Neeraj Agarwal, MD, Professor of Medicine, and a Presidential Endowed Chair of Cancer Research at the Huntsman Cancer Institute (HCI), University of Utah. He also directs the Genitourinary Oncology (GU) Program and the Center of Investigational Therapeutics (CIT) at the HCI. In this video, he speaks about Prostate Cancer OS Is Up Significantly.
Orteronel (TAK-700) is a nonsteroidal androgen-suppressing 17,20-lyase inhibitor. We looked at how orteronel performed when combined with androgen deprivation therapy (ADT) in individuals with newly diagnosed metastatic hormone-sensitive prostate cancer.
Patients with metastatic hormone-sensitive prostate cancer were randomly assigned 1:1 to ADT with orteronel (300 mg oral twice daily; experimental arm) or ADT with bicalutamide in this open-label randomized phase III research (50 mg oral once daily; control arm). The major goal was to compare overall survival (OS), with the goal of improving median survival by 33%. A one-sided P.022 for a stratified log-rank test would suggest statistical significance. Secondary endpoints included progression-free survival (PFS), PSA level at 7 months (0.2 v 0.2 to 4 v > 4 ng/mL), and adverse event profile.
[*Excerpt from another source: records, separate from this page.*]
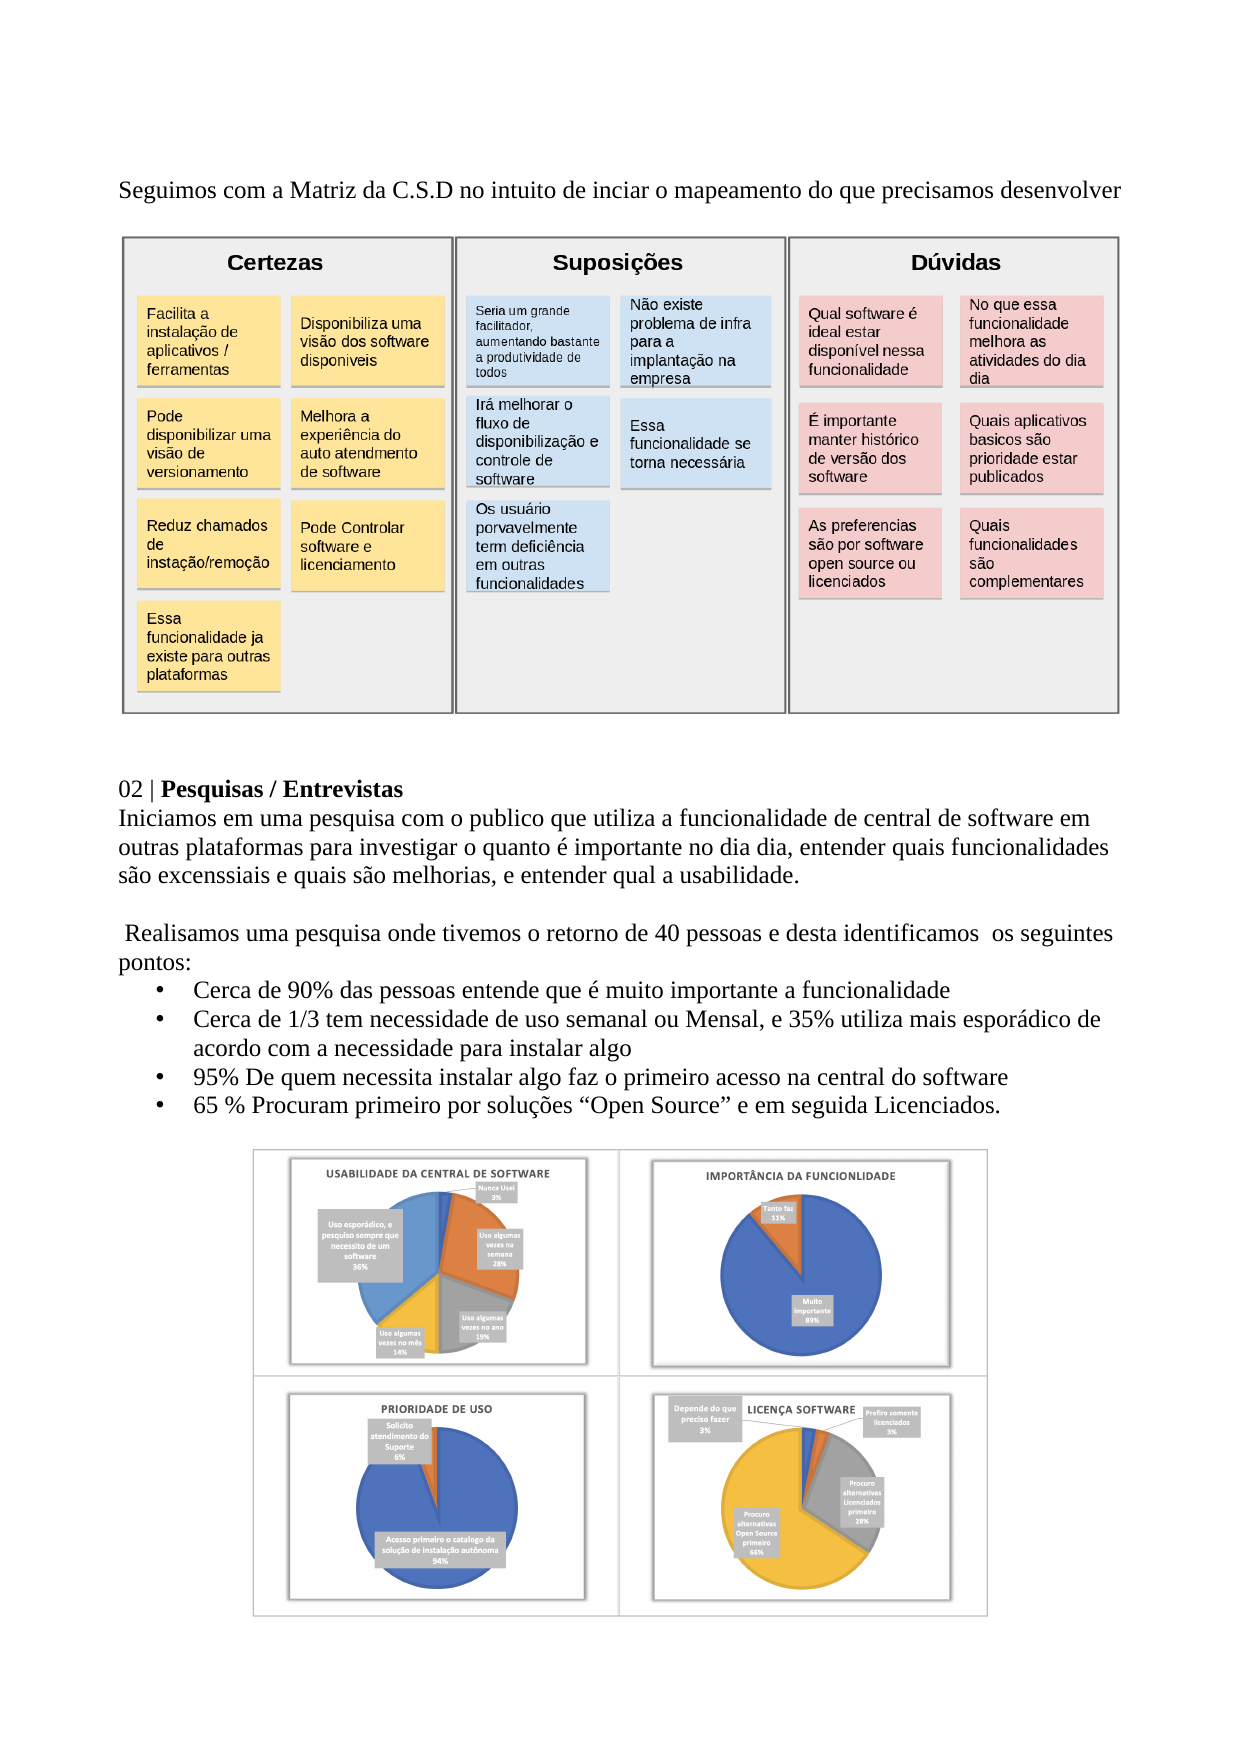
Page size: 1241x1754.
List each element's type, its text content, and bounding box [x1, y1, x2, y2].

list Cerca de 90% das pessoas entende que é muito importante a funcionalidade [156, 975, 1122, 1004]
text 02 | Pesquisas / Entrevistas [118, 774, 1122, 803]
list 95% De quem necessita instalar algo faz o primeiro acesso na central do software [156, 1062, 1122, 1090]
list Cerca de 1/3 tem necessidade de uso semanal ou Mensal, e 35% utiliza mais esporádico de acordo com a necessidade para instalar algo [156, 1004, 1122, 1062]
text Seguimos com a Matriz da C.S.D no intuito de inciar o mapeamento do que precisamos desenvolver [118, 176, 1122, 204]
text Realisamos uma pesquisa onde tivemos o retorno de 40 pessoas e desta identificamos os seguintes pontos: [118, 918, 1122, 975]
text Iniciamos em uma pesquisa com o publico que utiliza a funcionalidade de central de software em outras plataformas para investigar o quanto é importante no dia dia, entender quais funcionalidades são excenssiais e quais são melhorias, e entender qual a usabilidade. [118, 803, 1122, 889]
picture [118, 233, 1123, 717]
picture [250, 1147, 990, 1619]
list 65 % Procuram primeiro por soluções “Open Source” e em seguida Licenciados. [156, 1090, 1122, 1119]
The study included 1,279 patients, 638 of whom were randomly assigned to the ADT plus orteronel arm and 641 to the control arm. The median age was 68 years, and 49 percent of the patients had significant illness. There was a significant improvement in PFS (median 47.6 v 23.0 months, hazard ratio 0.58; 95 percent CI, 0.51 to 0.67; P.0001) and PSA response at 7 months (P.0001) after a median follow-up of 4.9 years, but not in OS (median 81.1 v 70.2 months, hazard ratio 0.86; 95 percent CI, 0.72 to 1.02; P =.040, one-sided). The experimental arms had more grade 3/4 adverse events than the control arms (43 percent v 14 percent ). Patients in the control arm received postprotocol life-prolonging therapy at a rate of 77.4 percent, while patients in the orteronel arm received it at a rate of 61.3 percent.
Summary of findings:
The primary end aim of better OS with orteronel was not met in the trial. The absence of connection between PFS and PSA response and OS raises issues about assuming that they are a reliable surrogate for OS in the context of substantial postprotocol therapy in this circumstance.